Tuesday, March 31, 2009

College basketball in a football stadium? Bad fit

ON BASKETBALL

I experienced the most thrilling moment of the NCAA Tournament to date first-hand Saturday night in Boston.

Sitting two rows behind the Villanova bench, I watched as the Wildcats' Scottie Reynolds drove the ball all the way to the hoop for the game-winning layup, sending the 'Cats to their first Final Four since the miracle season of '85 with a 78-76 win over Pittsburgh.

I didn't care who won the East Region's final — I like both 'Nova and that team of grinders from the Steel City. But what I loved was the atmosphere in the T.D. Bankworth Garden (I'll just call it the Gawden from here on out) throughout the game.

Heck, the place was even electric during Thursday's pair of regional semifinals that didn't exactly demonstrate the best, most exciting competitive basketball.

I wasn't in the Gawden all weekend, however. I also got the chance to watch the other regional finals in Glendale, Ariz., Indianapolis, Ind., and Memphis, Tenn. None of the three games were close to as exciting as the final I witnessed, but there was another diminishing factor that I noticed from watching on TV.

While there seemed to be a good atmosphere in Memphis, at the FedEx Forum, where the Tar Heels fans created a din and filled the place up, the same couldn't be said of Glendale and Indianapolis.

It's not that the Midwest and West regional finals didn't have intrigue. Rather, it's that they were played in huge, unfit-for-hoops football stadiums. Connecticut and Missouri battled in the Arizona Cardinals' 21st-century stadium; Michigan State and Louisville went at it in the Indianapolis Colts new, spanking stadium.

Nice places ... for a football game.

But not for hoops. All I needed to see were all the empty seats the CBS cameras caught — unintentionally, I assume. It's not like they were way in the upper deck, either. There were thousands of unused seats in the lower level.

Crazy, right? Well, actually not that inane, considering that they still couldn't be considered good seats. The fact is, a basketball court is much, much smaller than a football field (think 94 feet vs. 360 feet). Thus, a quality seat for a Colts game was a crappy seat for the Spartans' conquest of the Cardinals Sunday.

And when a stadium isn't full, it's not as loud. The cheering is more disparate, less unified. Even when one team's section becomes gregarious, they cover too small a portion of the stadium to greatly increase the stadium's noise meter.

Here's what the NCAA should do (but, obviously, will never do). Stipulate, quite simply, that all tournament games up until the Final Four should be played in actual basketball arenas. I know that's not plausible these days for the Final Four — and that's fine.

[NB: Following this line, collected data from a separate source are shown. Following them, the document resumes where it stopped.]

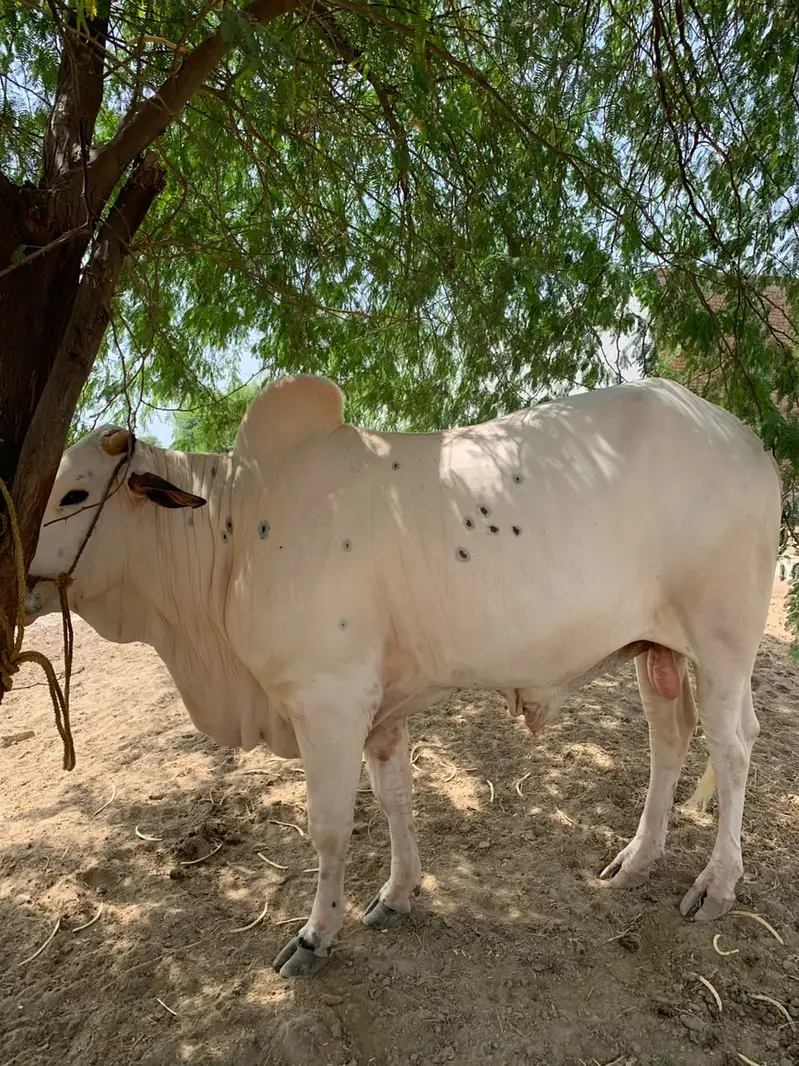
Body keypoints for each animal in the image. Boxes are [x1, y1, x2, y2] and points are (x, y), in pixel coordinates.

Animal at [25, 374, 782, 978]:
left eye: (76, 491)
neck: (231, 533)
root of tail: (744, 439)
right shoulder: (381, 710)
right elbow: (395, 798)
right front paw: (396, 895)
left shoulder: (328, 702)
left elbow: (330, 827)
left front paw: (315, 936)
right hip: (657, 648)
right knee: (669, 735)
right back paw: (637, 857)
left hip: (722, 640)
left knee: (733, 745)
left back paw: (716, 885)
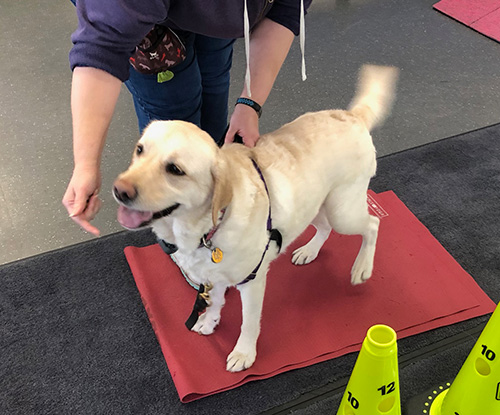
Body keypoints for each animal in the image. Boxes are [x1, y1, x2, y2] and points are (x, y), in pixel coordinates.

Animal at [113, 66, 398, 374]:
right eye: (140, 150)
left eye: (175, 169)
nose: (119, 190)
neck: (206, 230)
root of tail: (352, 115)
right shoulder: (213, 276)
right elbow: (215, 301)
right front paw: (209, 320)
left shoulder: (251, 280)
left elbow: (248, 322)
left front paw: (244, 353)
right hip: (316, 204)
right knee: (324, 228)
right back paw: (309, 251)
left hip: (342, 209)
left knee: (372, 224)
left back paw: (362, 267)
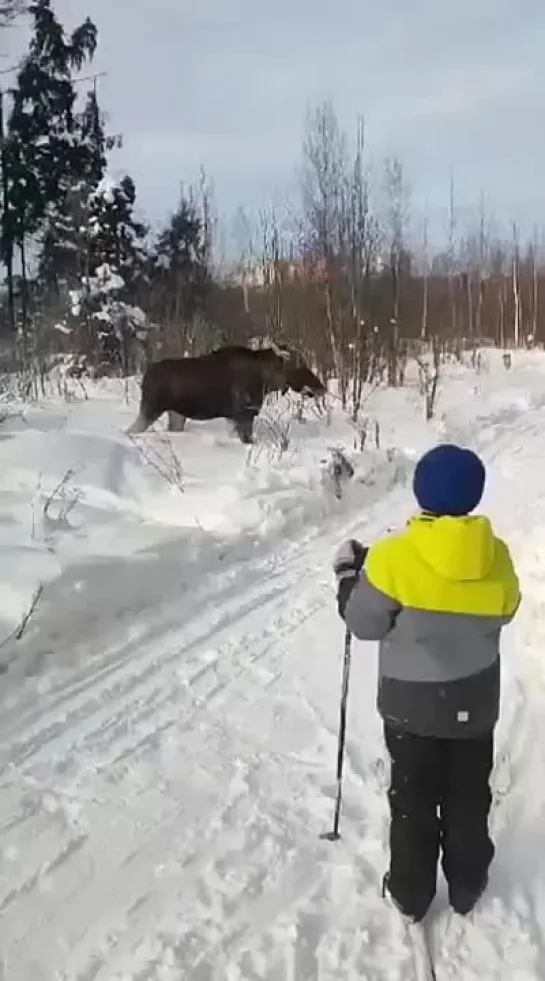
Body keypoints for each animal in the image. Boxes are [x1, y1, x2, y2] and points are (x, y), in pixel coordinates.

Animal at [125, 340, 326, 440]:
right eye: (298, 366)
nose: (321, 388)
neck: (267, 382)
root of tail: (145, 376)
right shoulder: (243, 414)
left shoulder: (234, 417)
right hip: (151, 408)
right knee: (130, 430)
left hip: (176, 414)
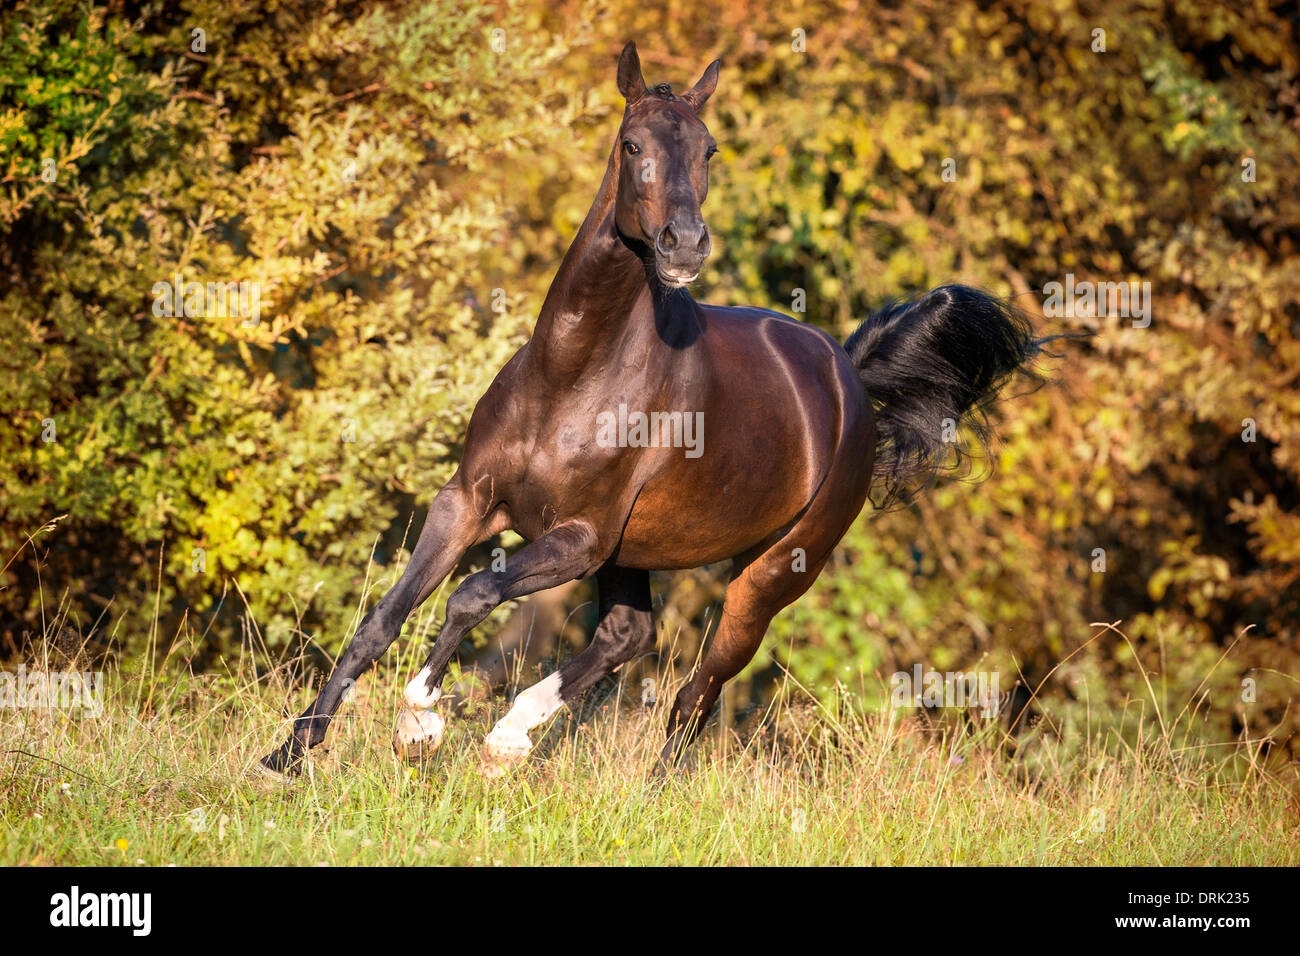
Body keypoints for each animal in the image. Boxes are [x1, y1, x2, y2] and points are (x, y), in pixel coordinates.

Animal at [260, 42, 1043, 777]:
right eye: (632, 144)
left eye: (708, 149)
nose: (685, 245)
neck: (570, 377)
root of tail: (848, 374)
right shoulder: (469, 502)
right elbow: (383, 620)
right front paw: (289, 756)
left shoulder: (580, 537)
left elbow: (474, 593)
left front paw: (419, 723)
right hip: (634, 552)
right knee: (627, 636)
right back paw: (509, 742)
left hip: (768, 576)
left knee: (695, 693)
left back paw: (629, 782)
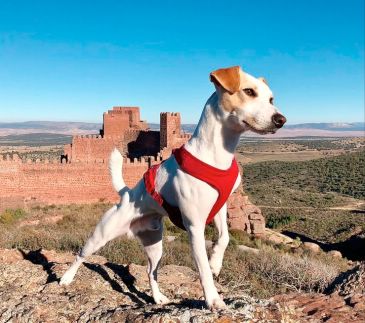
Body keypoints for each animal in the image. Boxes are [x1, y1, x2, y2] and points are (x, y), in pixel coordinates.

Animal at [59, 66, 286, 312]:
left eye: (271, 99)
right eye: (249, 91)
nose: (281, 119)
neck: (217, 155)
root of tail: (126, 193)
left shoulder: (220, 206)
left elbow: (224, 237)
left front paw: (216, 263)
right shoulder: (195, 225)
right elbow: (202, 270)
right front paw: (213, 299)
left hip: (155, 246)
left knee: (151, 272)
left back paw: (158, 298)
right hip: (102, 234)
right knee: (81, 254)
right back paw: (66, 278)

They'll actually be able to fill up Ford Field this weekend with roughly 60,000 fans. We can thank the Michigan State fan base for that.

But watching Sweet 16 games and Elite Eight games played in quarter-empty stadiums doesn't exactly promote the sport's best month so well.

What does is an atmosphere like I encountered in Boston. The Gawden isn't a football stadium, but it still packed in 18,871 fans (official attendance) for the Pitt-'Nova game. That's quite a good haul, and just 15 fans short of the attendance out in quiet Glendale (18,886)

And the arena was filled to capacity. That lent itself to a great environment, in which both teams' cheering sections made plenty of noise in addition to scattered fans throughout the arena. And because of the shape of the Gawden — not as wide and open as a footballs stadium — the noise was contained and heard from one side of the Gawden to the other.

Of course, the great game helped. But even without the memorable finish, people who participated in the regional would have left Beantown saying good things about the din the Gawden created.

I doubt that was the case out in Arizona or even in Indy, which had much better attendance numbers (33,084 on Sunday).

Next season, the regional sites include Salt Lake City, St. Louis, Houston and Syracuse. Only Salt Lake City and Syracuse use their gyms for basketball on an annual basis.

That's where I want to be.

If you're looking for plenty of available tickets, however, book your flight for St. Louis or Houston.

There should be plenty of get-the-binoculars-ready seats available.